Yoga hasn’t been the only game changer for Archer, according to Hall.
As an academically bright student, he is a three-time selection to the ACC’s Academic Honor Roll in his pursuit of a degree in business administration, Archer was smart enough to realize there was another life change he needed to make in order to maximize his comeback potential.
“He’s very diligent with his diet,” Hall said. “A lot of our guys kind of live in the same apartment complex. My son Colin, who’s a junior, lives in the same apartment complex. So we were dropping something off for Colin one day and here comes Andy walking through the parking lot with a bunch of bags from Trader Joe’s. He made the comment, ‘I’m trying to eat real healthy. I’m dedicated to it. Look at all the stuff I bought at Trader Joe’s.’ I think that’s one small example of the length he’s going to just to try to be the best he can be.
“But the biggest area that he’s grown in is just his mental toughness and being able to kind of let bad things that are going to happen in a game when you’re a starting pitcher — let them go and kind of just stay in the moment and figure out, ‘OK, what do I need to do to get out of this.’ I’ve seen the most growth in him is probably from … January (until) now. I think he just kind of put it all together.”
Archer has put together enough of a season to give himself plenty of options for the future.
While he is about to graduate in May, he does have the flexibility to see if he gets selected in this summer’s Major League Baseball First-Year Player Draft or to perhaps go to graduate school and perhaps return to Tech for one more college season.
Whatever he decides, he has already created many positive memories that he didn’t necessarily expect, but that he will never forget.

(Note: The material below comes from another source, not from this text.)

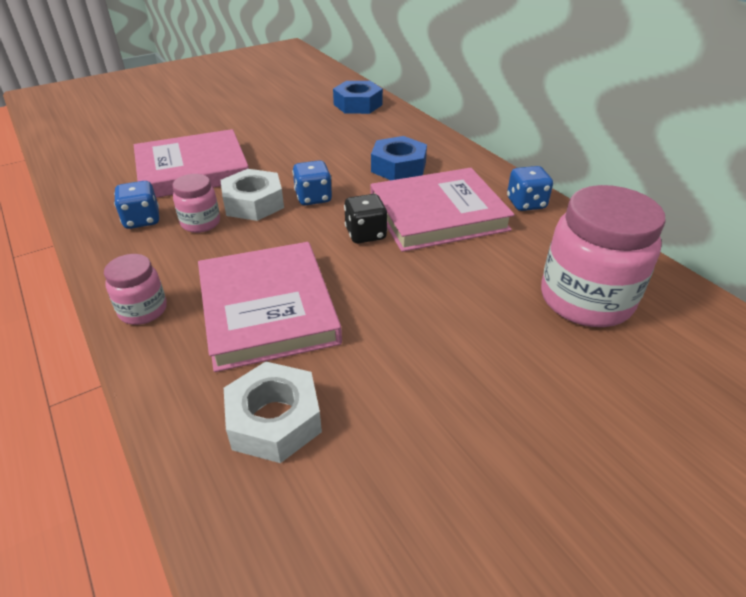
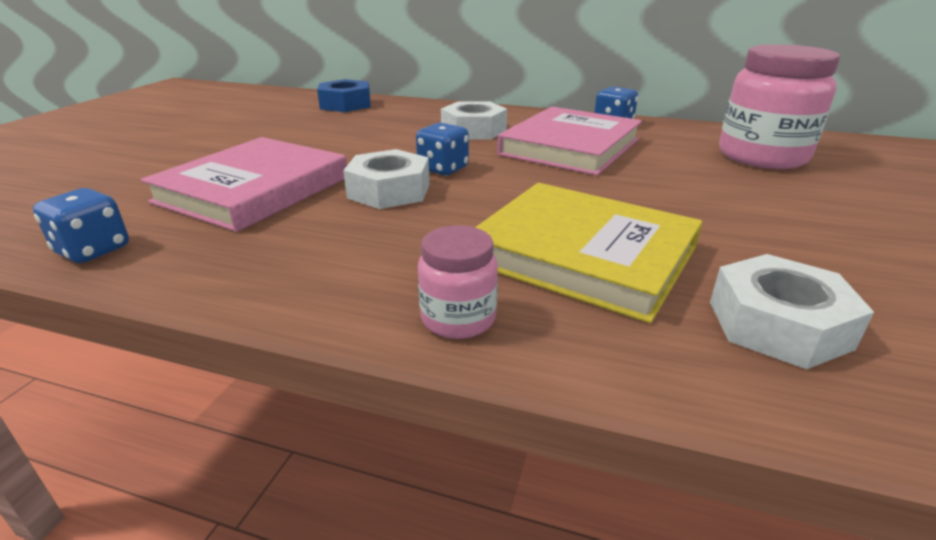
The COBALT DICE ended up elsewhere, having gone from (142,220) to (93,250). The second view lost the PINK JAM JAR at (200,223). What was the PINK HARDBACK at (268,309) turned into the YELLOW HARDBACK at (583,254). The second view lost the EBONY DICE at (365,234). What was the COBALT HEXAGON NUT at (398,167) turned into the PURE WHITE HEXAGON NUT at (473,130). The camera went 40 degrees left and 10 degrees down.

“I’ve always had dreams of playing professional baseball, even when I joined Georgia Tech’s team as a walk-on,” Archer said. “That was always something I’ve wanted to do. So I think that now, the fact I’m … closer to achieving that dream now, maybe than I’ve ever been, but I’ve got the flexibility to where if it doesn’t work out for whatever reason, then I can come back and play another year (of college ball). So I figure (they’re) two very good options.
“Just how much fun I’m having (is what he’ll remember most). I missed so much the competition because of the injury and then COVID, it seems like I haven’t really played baseball for two years. So right now, I’m having the absolute best time every single Saturday just going out … competing with my boys in the white and gold. I’ve become really close with a lot of new guys on the team this year. I can’t say enough good things about how the defense has played behind me.”